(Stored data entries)
-------------------------
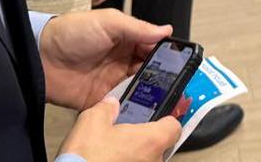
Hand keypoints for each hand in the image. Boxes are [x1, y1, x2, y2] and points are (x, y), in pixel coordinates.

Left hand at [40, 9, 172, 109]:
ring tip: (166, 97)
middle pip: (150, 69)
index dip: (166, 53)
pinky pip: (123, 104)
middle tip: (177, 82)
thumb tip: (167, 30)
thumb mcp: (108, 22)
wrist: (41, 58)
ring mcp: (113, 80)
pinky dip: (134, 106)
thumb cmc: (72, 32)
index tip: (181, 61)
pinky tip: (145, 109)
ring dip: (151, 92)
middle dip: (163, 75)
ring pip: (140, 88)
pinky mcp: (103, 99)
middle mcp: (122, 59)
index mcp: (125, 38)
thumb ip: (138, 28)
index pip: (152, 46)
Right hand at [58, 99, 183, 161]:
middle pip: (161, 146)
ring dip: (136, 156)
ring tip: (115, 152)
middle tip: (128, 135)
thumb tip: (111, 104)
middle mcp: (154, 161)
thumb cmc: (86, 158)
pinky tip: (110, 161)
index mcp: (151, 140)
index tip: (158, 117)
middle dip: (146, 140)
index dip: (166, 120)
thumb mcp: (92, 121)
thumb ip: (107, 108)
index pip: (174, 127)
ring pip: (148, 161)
-------------------------
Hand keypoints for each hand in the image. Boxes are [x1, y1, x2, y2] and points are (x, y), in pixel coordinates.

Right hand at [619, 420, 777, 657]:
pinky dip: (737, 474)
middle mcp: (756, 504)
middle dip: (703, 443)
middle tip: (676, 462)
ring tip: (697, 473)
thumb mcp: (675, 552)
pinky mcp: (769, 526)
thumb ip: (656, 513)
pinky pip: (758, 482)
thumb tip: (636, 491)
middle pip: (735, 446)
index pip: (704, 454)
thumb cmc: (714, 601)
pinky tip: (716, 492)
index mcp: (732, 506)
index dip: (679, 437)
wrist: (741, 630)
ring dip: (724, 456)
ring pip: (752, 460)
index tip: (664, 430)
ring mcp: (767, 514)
-------------------------
_TASK OBJECTIVE_
For each line in the data that holds the word "thumb", copy the line.

_SOLUTION TO THE PROBLEM_
thumb tip: (167, 30)
thumb mcp: (108, 22)
thumb cmc: (72, 32)
thumb ip: (138, 28)
thumb tip: (111, 104)
thumb cmc: (86, 158)
thumb mcp: (92, 121)
thumb ip: (107, 108)
thumb mcp: (675, 552)
thumb ip: (656, 513)
thumb tip: (636, 491)
thumb cmc: (714, 601)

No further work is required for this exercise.